A function f(x) is given such that it satisfies all the real values of x, and a relation is given as,

$$f\left(x\right)\ +\ 2f\left(\dfrac{1}{1-x}\right)\ =\ x$$

What is the value of $$f\left(2\right)$$?

We are given the equation,

$$f\left(x\right)\ +\ 2f\left(\dfrac{1}{1-x}\right)\ =\ x$$

Substituting the value of x = 2 in the equation, we get,

$$f\left(2\right)\ +\ 2f\left(-1\right)\ =\ 2$$   -----(1)

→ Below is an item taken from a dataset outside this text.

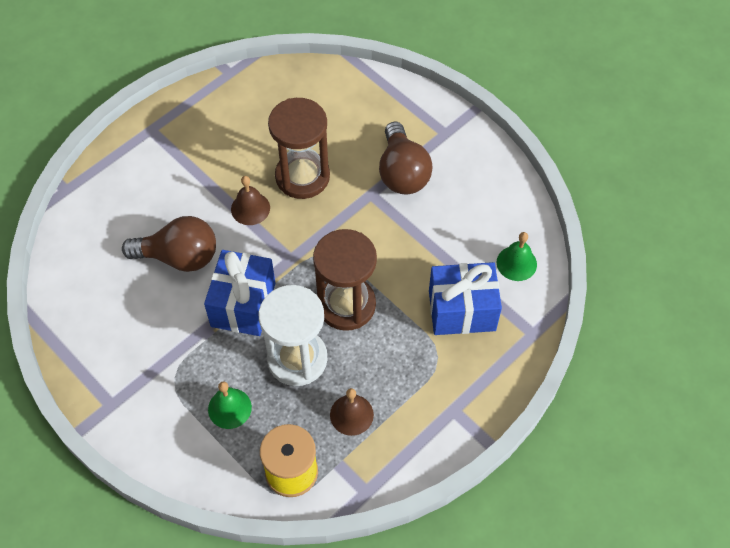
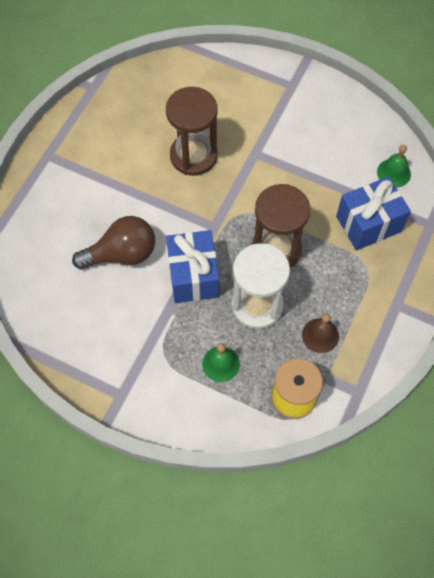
camera: 20 degrees left, 5 degrees up
brown bell [231,176,270,225] -> none
brown light bulb [379,122,433,195] -> none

Substituting x = -1, we get

$$f\left(-1\right)\ +\ 2f\left(\dfrac{1}{2}\right)\ = -1$$   -----(2)

Substituting x = $$\dfrac{1}{2}$$ we get,

$$f\left(\dfrac{1}{2}\right)\ +\ 2f\left(2\right)\ =\ \dfrac{1}{2}$$   -----(3)

By applying  (1) - 2*(2) + 4*(3), we get,

$$f\left(2\right)\ +\ 2f\left(-1\right)\ -\ 2f\left(-1\right)\ -\ 4f\left(\dfrac{1}{2}\right)\ +\ 4f\left(\dfrac{1}{2}\right)\ +\ 8f\left(2\right)\ =\ 2\ -\ 2\times\ \left(-1\right)\ +\ \ 4\times\ \dfrac{1}{2}$$

$$f\left(2\right)+\ 8f\left(2\right)\ =\ 2\ +\ 2\ +\ 2$$

$$9f\left(2\right)\ =\ 6$$

$$f\left(2\right)\ =\ \dfrac{2}{3}$$

The correct answer is option A.